The pathogenic fungi are difficult to purify after infecting the bacteria, and the bacteria are still accompanied after the conventional method repeatedly purifies for a plurality of generations. The corn seedling stem cut provided by the invention has a good purification effect on pathogenic bacteria of plate culture infected bacteria, and the treated corn seedling stem has a certain disinfection effect and a certain biological filtration effect on non-pathogenic bacteria.

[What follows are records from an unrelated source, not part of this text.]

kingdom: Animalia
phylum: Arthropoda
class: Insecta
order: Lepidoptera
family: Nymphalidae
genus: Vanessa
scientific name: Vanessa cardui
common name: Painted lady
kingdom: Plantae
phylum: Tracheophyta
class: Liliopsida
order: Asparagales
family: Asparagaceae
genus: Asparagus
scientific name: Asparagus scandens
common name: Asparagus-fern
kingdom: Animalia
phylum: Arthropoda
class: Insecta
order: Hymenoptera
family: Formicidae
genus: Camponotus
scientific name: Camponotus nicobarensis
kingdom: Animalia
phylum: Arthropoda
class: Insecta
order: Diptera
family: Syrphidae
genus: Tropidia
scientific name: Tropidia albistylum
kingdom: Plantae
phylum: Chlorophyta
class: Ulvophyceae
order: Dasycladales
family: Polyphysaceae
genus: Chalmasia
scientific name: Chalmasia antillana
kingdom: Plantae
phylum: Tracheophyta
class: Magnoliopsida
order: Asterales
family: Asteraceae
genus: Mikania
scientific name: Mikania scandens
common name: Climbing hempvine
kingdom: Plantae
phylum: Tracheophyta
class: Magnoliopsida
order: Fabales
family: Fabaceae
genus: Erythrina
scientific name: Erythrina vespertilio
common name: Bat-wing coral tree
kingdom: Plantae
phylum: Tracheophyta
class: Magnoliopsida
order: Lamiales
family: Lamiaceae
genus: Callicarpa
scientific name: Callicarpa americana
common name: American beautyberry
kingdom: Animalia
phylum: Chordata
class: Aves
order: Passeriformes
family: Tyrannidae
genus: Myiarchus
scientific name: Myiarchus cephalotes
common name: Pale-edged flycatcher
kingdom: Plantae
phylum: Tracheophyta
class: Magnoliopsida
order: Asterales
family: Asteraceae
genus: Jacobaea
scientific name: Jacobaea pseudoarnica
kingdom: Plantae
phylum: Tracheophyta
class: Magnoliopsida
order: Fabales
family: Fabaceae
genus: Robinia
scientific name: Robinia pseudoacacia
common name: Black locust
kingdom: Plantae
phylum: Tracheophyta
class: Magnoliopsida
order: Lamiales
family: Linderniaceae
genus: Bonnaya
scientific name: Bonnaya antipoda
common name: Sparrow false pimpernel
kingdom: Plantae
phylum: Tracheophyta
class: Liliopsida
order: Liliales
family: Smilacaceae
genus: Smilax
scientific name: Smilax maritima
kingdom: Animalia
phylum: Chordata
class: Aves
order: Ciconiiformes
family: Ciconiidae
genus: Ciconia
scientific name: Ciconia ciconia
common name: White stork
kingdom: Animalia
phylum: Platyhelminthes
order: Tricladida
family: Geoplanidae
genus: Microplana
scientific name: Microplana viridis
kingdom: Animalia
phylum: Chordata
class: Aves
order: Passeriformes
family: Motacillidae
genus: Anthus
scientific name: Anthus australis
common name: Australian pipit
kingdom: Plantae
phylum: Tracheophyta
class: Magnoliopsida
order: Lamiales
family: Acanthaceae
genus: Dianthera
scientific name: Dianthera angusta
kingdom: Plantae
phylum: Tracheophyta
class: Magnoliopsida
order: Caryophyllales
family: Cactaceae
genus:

As is clear from the above-mentioned examples, the method of the present invention does not require sterilization of the diseased site of the diseased plant, can avoid the effect of a disinfectant on the viability of a small amount of germs in the diseased tissue, and the incision of the stem of the corn seedling is contacted with target pathogenic bacteria, so that the pathogenic bacteria can be rapidly propagated and expanded, the interference of mixed bacteria to the separation process of the specimen target fungi is reduced, the pathogenic bacteria are finally rapidly identified, selected and trapped purposefully, the blindness of separation and storage of the pathogenic bacteria in a disease sample is reduced, the method has the advantages of simplicity, convenience, high efficiency and the like, various pathogenic bacteria strains can be more comprehensively separated from the disease strain, and the method has the advantages of simplicity, convenience and high efficiency. Moreover, if the cut of the stem of the corn seedling is contacted with target pathogenic bacteria, the color of the stem with the bacteria is changed, the stem is in a water stain disease state, and villiform, flocculent or thin hypha grows out, if the cut of the stem is contacted with other mixed bacteria or bacteria of suspected pathogenic fungi, the stem shows that aseptic silks appear, or some compact or overgrown rhizopus nigricans hypha appear, the pathogenic bacteria can be quickly identified, selected and trapped, and the simple, convenient and efficient technical effect is further ensured to be realized. In addition, the corn seedling stems with the leaf age of 2-4 have the advantages of being easy to obtain and disinfect, a small amount of disinfectant still remains on the surfaces and the incisions of the corn seedling stems after the corn seedling stems are disinfected, when the incisions are instantly contacted with the surface layers of hyphae on the diseased tissues, the disinfectant can disinfect the diseased tissues and a small amount of mixed bacteria on the surface layers of the hyphae, meanwhile, the disinfectant can also play a certain biological filtering role on the bacteria, and pathogenic bacteria can be quickly identified and trapped.

Although the present invention has been described with reference to the preferred embodiments, it should be understood that various changes and modifications can be made therein by those skilled in the art without departing from the spirit and scope of the invention as defined in the appended claims.